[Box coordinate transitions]

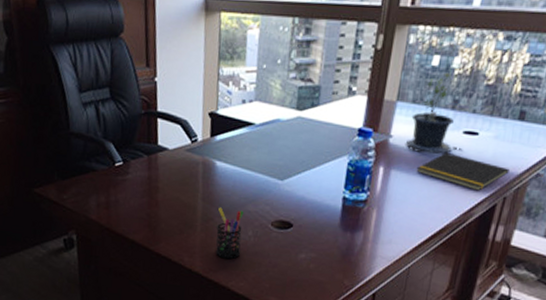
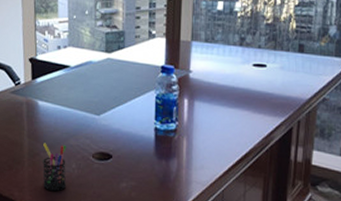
potted plant: present [405,72,462,154] -> none [204,15,254,85]
notepad: present [416,153,510,191] -> none [216,84,299,116]

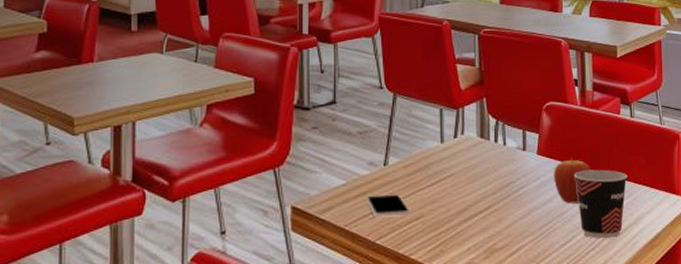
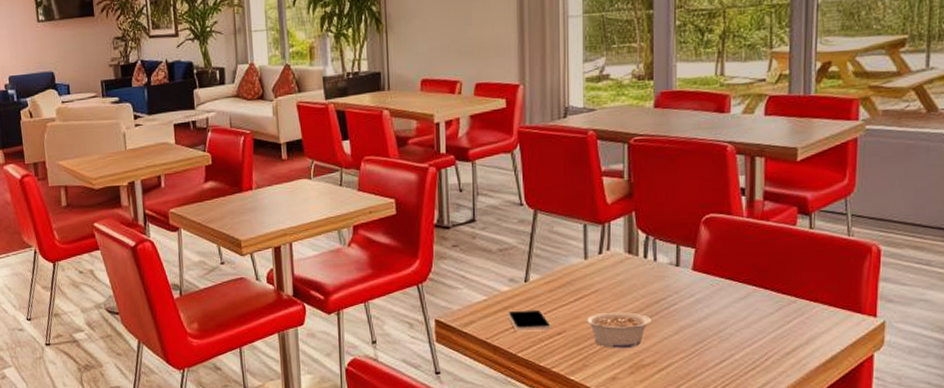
legume: none [443,195,503,233] -> present [586,311,652,349]
fruit: present [553,157,591,204] -> none [710,272,756,322]
cup: present [574,169,627,239] -> none [735,286,801,359]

[PROMPT] Each line above has to be returned exactly. Drop the pictures.

[RESULT]
potted plant: present [405,72,462,154] -> none [204,15,254,85]
notepad: present [416,153,510,191] -> none [216,84,299,116]

legume: none [443,195,503,233] -> present [586,311,652,349]
fruit: present [553,157,591,204] -> none [710,272,756,322]
cup: present [574,169,627,239] -> none [735,286,801,359]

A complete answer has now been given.